US-China trade hits record high despite rising tensions

Workers at a port in Qingdao, in China's eastern Shandong province.

Workers at a port in Qingdao, in China’s eastern Shandong province.

Trade between the US and China hit a record high last year even as their diplomatic relations reach new lows.

Imports and exports between the two countries totalled $690.6bn (£572.6bn) in 2022, official figures show.

Tensions rose between Washington and Beijing in recent days after a Chinese balloon travelled across the US.

The world’s two biggest economies have been locked in a bitter trade war since 2018 when then-President Donald Trump started imposing tariffs on China.

The new figures show that US imports from China increased to $536.8bn last year as American shoppers spent more on Chinese-made goods, including toys and mobile phones. In the same period, US exports to China increased to $153.8bn.

While some of the increase in trade between the two countries is a result of the rising cost of living, the figures also point to how reliant the US and China still are on each other even after years of trade conflict between them.

“I think it’s an important indication of the difficulties of actually decoupling,” Deborah Elms, the founder of Asian Trade Centre, told the BBC.

“Even if governments, firms and consumers wanted to separate, the economics make it difficult to deliver products in a decoupled world at a price that firms and consumers are willing to pay,” she added.

In 2018, the Trump administration started to ramp up trade measures against Beijing.

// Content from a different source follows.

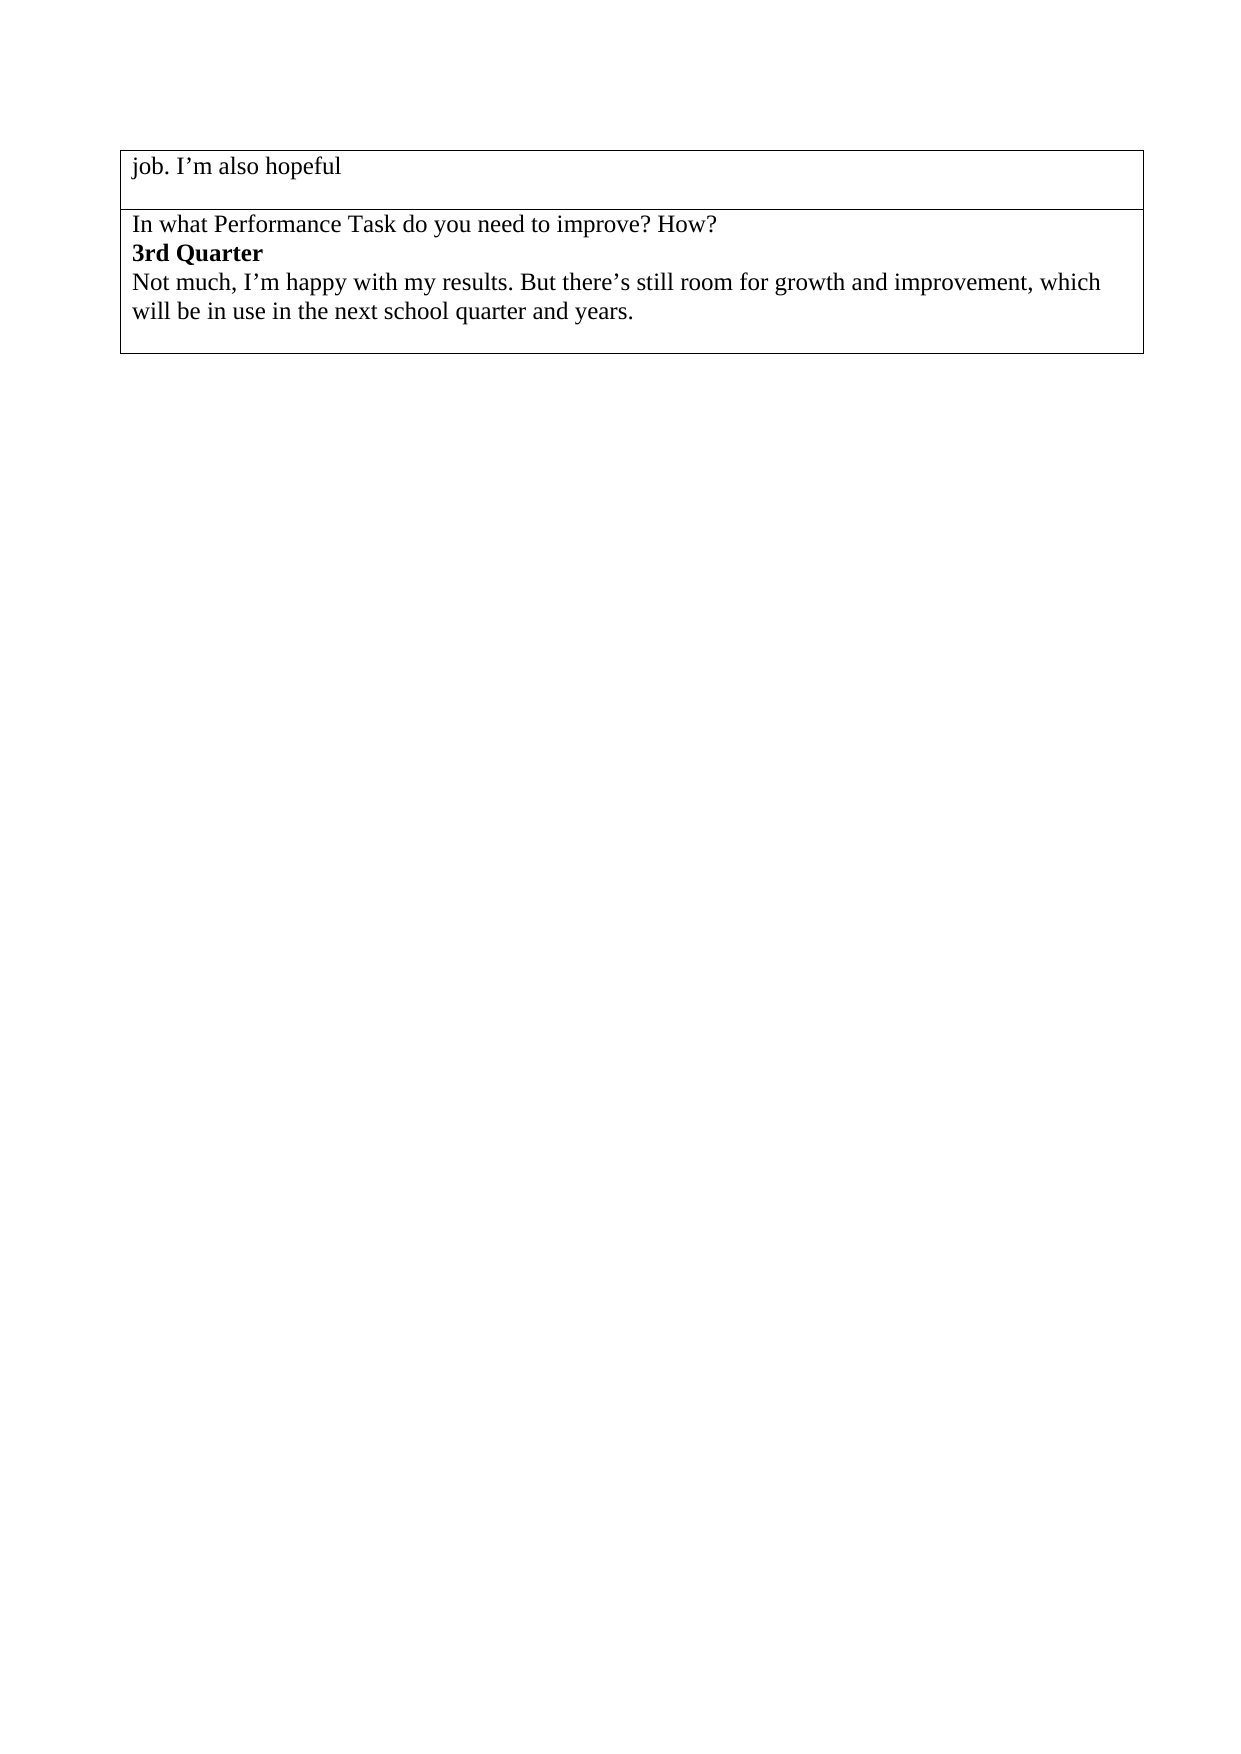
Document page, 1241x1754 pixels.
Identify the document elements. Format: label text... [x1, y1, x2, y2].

table_cell In what Performance Task do you need to improve? How? 3rd Quarter Not much, I’m happy with my results. But there’s still room for growth and improvement, which will be in use in the next school quarter and years. [121, 210, 1143, 353]
table_cell job. I’m also hopeful [121, 151, 1143, 208]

After decades of rising Chinese imports, Mr Trump began imposing tariffs on a total of more than $300bn worth of Chinese goods. China hit back by placing import levies on about $100bn of American goods.

Most of those measures remain in place more than two years after Joe Biden became president.

This month, US Secretary of State Antony Blinken had been due to visit China in what was seen as a thawing of relations between the two country’s.

America’s top diplomat was set to visit Beijing from 5 to 6 February to hold talks on a wide range of issues, including security, Taiwan and Covid-19.

However, the trip was abruptly postponed after the discovery of a suspected Chinese surveillance balloon that drifted across America.

Chinese officials have repeatedly said that the “airship is for civilian use and entered the US due to force majeure – it was completely an accident”.

In his State of the Union address on Tuesday, US President Joe Biden made no direct mention of the Chinese balloon but said that his administration will always protect its sovereignty.

“I am committed to work with China where it can advance American interests and benefit the world. But make no mistake: as we made clear last week, if China’s threatens our sovereignty, we will act to protect our country. And we did,” he said.